The answer was revealed in 2015 when SpaceX announced plans for a project to deliver high-speed, low latency internet from space, well, from a satellite, well, actually from a whole mess of satellites, thousands of them, probably tens of thousands. Now, to deliver high-latency, slow internet only requires a few giant, geostationary satellite and that only requires a few launches. But to deliver fast and reliable, true broadband internet service from space takes a whole bunch of satellites, as noted earlier possibly tens of thousands (assuming the they want the capacity to serve millions or hundreds of millions of people.) And that’s hundreds of rocket launches.

Well, what can SpaceX do better than any company on Earth? They can launch lots of things into Earth orbit quickly, and they can do it for dirt cheap. SpaceX’s plan would go something like this this. They would find a dozen satellite launch customers willing to pay for new Falcon 9 rockets, and then, after those commercial mission were flown, SpaceX would re-fly those same rockets, each one ten times or more (only paying for fuel and new upper stages, so super cheap) to launch thousands of their own internet satellites. (And when Starship is ready in couple of years, it will be able to launch up to ten thousand Starlink satellites each year and at a lower cost!)

They had a plan to accumulate the used Falcon 9 rockets, but they didn’t have two other important pieces of the puzzle. So SpaceX got into the satellite and antenna businesses. Once again, Musk studied up and he and SpaceX hired up some of the top people and they developed an inexpensive, super-thin and light satellite that could be built on an assembly line, flat packed, stacked, and launched into orbit by Falcon 9 in batches of 60. They also developed a consumer price-range phased array antenna that could track all of these low-flying satellites without actually moving. And they ramped up assembly lines to build the satellites and the user antennas in bulk. Today there are over 1,000 Starlink satellites in Earth orbit and that number will more than double by the end of this year — and by the end of next year there will be more Starlink satellites in orbit than all other companies’ and governments’ satellites combined.

Starlink, according to Musk, has two purposes. It exists to provide high speed, low-latency internet to millions of people around the world, mostly rural, who today lack broadband internet access or meaningful choice. And second, Starlink exists to fund the Starship program to eventually colonize Mars. SpaceX thinks that the Starlink satellite internet business can generate about 5 times the revenue of their space launch business and that’s just the kind of money they need to build, deploy, and maintain that massive fleet of massive Mars rockets.

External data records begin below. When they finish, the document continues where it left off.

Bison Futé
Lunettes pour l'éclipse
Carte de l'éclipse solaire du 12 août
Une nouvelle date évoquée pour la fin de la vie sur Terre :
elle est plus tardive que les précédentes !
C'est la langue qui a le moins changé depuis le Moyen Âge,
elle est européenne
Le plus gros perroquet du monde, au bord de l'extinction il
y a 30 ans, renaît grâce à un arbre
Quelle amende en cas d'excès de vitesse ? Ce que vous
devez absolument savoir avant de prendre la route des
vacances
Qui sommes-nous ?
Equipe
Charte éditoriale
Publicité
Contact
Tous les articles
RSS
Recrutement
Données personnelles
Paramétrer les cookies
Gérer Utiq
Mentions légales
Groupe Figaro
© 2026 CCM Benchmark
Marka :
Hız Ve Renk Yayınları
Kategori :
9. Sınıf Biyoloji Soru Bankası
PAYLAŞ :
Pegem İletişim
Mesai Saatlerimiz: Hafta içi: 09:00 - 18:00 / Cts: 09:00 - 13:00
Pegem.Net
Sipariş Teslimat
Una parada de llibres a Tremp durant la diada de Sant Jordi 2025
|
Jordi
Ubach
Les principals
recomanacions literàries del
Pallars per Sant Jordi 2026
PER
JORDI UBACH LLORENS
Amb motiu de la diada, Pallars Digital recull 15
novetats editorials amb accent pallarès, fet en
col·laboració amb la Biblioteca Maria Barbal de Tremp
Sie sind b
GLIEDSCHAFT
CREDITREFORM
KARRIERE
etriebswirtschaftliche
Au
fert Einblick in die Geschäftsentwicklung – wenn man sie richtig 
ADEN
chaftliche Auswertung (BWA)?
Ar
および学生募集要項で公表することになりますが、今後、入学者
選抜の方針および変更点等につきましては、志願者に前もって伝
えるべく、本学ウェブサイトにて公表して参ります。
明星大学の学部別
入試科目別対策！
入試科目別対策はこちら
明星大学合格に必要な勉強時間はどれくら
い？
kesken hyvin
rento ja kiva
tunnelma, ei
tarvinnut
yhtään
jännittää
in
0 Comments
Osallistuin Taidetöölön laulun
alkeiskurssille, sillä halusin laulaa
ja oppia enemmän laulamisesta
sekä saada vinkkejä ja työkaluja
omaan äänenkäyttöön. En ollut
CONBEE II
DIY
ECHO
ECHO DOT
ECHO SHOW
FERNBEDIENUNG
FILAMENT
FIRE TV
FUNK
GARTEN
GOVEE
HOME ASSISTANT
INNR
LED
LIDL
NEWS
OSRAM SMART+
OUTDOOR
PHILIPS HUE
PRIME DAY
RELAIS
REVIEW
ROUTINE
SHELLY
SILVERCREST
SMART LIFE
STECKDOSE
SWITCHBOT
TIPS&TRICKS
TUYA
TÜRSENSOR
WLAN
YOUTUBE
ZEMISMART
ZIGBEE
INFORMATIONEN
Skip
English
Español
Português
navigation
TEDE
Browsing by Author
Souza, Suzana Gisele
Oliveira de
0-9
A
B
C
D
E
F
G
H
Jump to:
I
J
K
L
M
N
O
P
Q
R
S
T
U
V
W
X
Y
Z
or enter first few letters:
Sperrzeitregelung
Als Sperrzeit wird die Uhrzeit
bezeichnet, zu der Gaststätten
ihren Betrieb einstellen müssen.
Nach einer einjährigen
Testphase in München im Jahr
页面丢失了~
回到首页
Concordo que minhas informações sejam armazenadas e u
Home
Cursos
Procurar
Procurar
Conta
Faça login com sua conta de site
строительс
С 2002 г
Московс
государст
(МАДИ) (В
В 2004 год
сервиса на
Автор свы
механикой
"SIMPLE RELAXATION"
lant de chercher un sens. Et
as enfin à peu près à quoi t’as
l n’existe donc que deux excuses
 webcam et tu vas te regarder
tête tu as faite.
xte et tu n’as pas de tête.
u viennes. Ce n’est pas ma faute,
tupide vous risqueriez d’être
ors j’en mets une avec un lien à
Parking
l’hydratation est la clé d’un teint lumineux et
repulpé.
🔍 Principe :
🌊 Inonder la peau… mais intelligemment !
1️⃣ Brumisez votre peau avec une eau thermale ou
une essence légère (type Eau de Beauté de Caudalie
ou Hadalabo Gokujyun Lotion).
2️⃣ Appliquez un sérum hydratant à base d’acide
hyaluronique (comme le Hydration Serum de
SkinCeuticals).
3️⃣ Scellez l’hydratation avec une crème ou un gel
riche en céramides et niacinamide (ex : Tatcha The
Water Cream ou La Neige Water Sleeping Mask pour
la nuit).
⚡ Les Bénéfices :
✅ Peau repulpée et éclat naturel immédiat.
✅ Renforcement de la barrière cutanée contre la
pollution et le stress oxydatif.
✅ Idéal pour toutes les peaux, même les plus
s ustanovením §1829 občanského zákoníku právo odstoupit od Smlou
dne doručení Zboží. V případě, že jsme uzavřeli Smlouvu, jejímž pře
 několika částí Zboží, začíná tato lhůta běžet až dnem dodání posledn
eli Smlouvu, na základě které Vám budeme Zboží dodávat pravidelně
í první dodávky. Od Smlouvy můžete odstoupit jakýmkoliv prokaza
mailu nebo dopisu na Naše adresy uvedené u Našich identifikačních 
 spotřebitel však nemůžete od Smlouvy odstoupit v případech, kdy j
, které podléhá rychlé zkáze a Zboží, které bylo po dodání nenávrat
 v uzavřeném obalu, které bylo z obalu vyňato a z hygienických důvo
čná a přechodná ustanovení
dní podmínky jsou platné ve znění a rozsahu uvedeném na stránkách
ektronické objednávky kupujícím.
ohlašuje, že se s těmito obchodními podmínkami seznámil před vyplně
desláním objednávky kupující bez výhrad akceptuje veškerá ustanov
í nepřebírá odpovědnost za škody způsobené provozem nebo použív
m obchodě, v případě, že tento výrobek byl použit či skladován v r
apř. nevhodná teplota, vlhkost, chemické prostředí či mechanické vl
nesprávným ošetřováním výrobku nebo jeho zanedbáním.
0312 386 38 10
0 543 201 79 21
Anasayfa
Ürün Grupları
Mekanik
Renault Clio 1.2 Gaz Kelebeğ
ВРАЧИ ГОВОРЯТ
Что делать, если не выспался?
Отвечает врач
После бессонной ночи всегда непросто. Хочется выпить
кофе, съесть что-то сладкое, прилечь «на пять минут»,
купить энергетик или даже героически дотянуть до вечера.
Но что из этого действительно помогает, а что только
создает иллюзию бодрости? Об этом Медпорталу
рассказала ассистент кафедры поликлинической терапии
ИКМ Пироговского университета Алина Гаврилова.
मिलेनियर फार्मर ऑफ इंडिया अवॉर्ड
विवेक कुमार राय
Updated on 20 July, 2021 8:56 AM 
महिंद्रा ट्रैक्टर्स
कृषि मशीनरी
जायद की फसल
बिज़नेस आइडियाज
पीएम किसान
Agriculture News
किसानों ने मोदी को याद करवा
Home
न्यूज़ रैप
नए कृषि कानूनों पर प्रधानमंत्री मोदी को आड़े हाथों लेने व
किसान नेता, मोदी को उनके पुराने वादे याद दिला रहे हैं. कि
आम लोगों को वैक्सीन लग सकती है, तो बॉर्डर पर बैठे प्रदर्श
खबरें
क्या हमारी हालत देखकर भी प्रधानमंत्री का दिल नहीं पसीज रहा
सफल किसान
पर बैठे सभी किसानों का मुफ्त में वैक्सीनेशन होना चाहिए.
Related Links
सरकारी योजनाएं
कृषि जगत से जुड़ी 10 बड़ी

So, this Starlink internet service that I’m testing out, and have been posting so much about lately, is also a means to Mars. And if there’s anyone reading this who was following me online back in the day, you’ll know that Mars exploration is a passion of mine. From Soujourner, to MGS and Odyssey, to MRO, Spirit and Opportunity, and through to today with Insight and Perseverance (and let’s not forget that Curiosity, Opportunity, MRO, and Odyssey are all still alive, kicking ass and taking names on and around the red planet.)

If SpaceX is successful with Starlink, Mars exploration will get a huge boost. Whether or not we will end up with a large scale colony on Mars by mid-century, I don’t know. But I do believe with Starship we could see the first humans on the red planet this decade. I think that would be amazing and that means you can expect to hear plenty more from me about SpaceX and Starlink (and Mars.)